Athar Laeeq

Personal information
- Full name: Athar Laeeq Khan
- Born: 10 February 1971 (age 55) Karachi, Sindh, Pakistan
- Batting: Right-handed
- Bowling: Right-arm fast-medium
- Relations: Arshad Laeeq (brother)

Domestic team information
- 1989-90 to 2000-01: Karachi
- 1993-94 to 2001-02: National Bank of Pakistan
- 2002-03: Dadu

Career statistics
| Competition | FC | List A |
| Matches | 112 | 80 |
| Runs scored | 1623 | 341 |
| Batting average | 15.60 | 11.36 |
| 100s/50s | 0/4 | 0/0 |
| Top score | 99 | 30* |
| Balls bowled | 18,922 | 3508 |
| Wickets | 436 | 90 |
| Bowling average | 21.94 | 30.06 |
| 5 wickets in innings | 29 | 0 |
| 10 wickets in match | 4 | n/a |
| Best bowling | 8/51 | 4/29 |
| Catches/stumpings | 32/– | 13/– |
- Source: Cricinfo, 27 March 2021

= Athar Laeeq =

Former Pakistani cricketer

Athar Laeeq Khan (born 10 February 1971) is a former Pakistani cricketer who played 112 matches of first-class cricket for several teams in Pakistan from 1989 to 2003.

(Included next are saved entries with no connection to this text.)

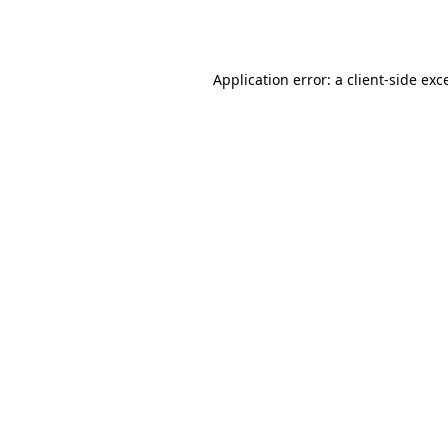
Application error: a
client
-side exc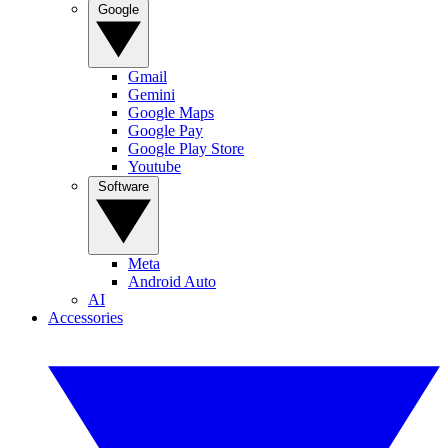
Google
Gmail
Gemini
Google Maps
Google Pay
Google Play Store
Youtube
Software
Meta
Android Auto
AI
Accessories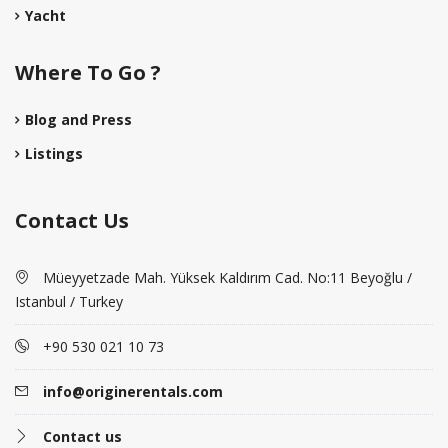
Yacht
Where To Go ?
Blog and Press
Listings
Contact Us
Müeyyetzade Mah. Yüksek Kaldırım Cad. No:11 Beyoğlu /
Istanbul / Turkey
+90 530 021 10 73
info@originerentals.com
Contact us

Athar Laeeq was a right-arm fast-medium bowler and useful tail-end batsman. He played most of his career with Karachi teams and National Bank of Pakistan, with a few matches for Dadu at the end of his career. He represented Pakistan at under-19 level, and toured Zimbabwe with Pakistan B in 1990 and Sri Lanka with Pakistan A in 1991, but never played for the full Pakistan team.

Laeeq twice took eight wickets in an innings, with best figures of 8 for 51 for Karachi Whites against Gujranwala in 1998–99. He took 3 for 34 and 8 for 65 for Karachi Blues against Rawalpindi A in 1994–95. His best match figures were 11 for 57 (6 for 18 and 5 for 39) for National Bank of Pakistan against Pakistan National Shipping Corporation in 1999–00.

He made his career top score of 99 in a semi-final of Quaid-e-Azam Trophy in 1995–96, when he and Asif Mujtaba added 185 in 187 minutes for the ninth wicket for Karachi Blues against Islamabad. He also took four wickets in the first innings. In the final a week later he top-scored with 46 in Karachi Blues' first innings and took seven wickets in the match as Karachi Blues beat Karachi Whites by 59 runs after trailing on the first innings by 116 runs.

His brother Arshad Laeeq represented the United Arab Emirates.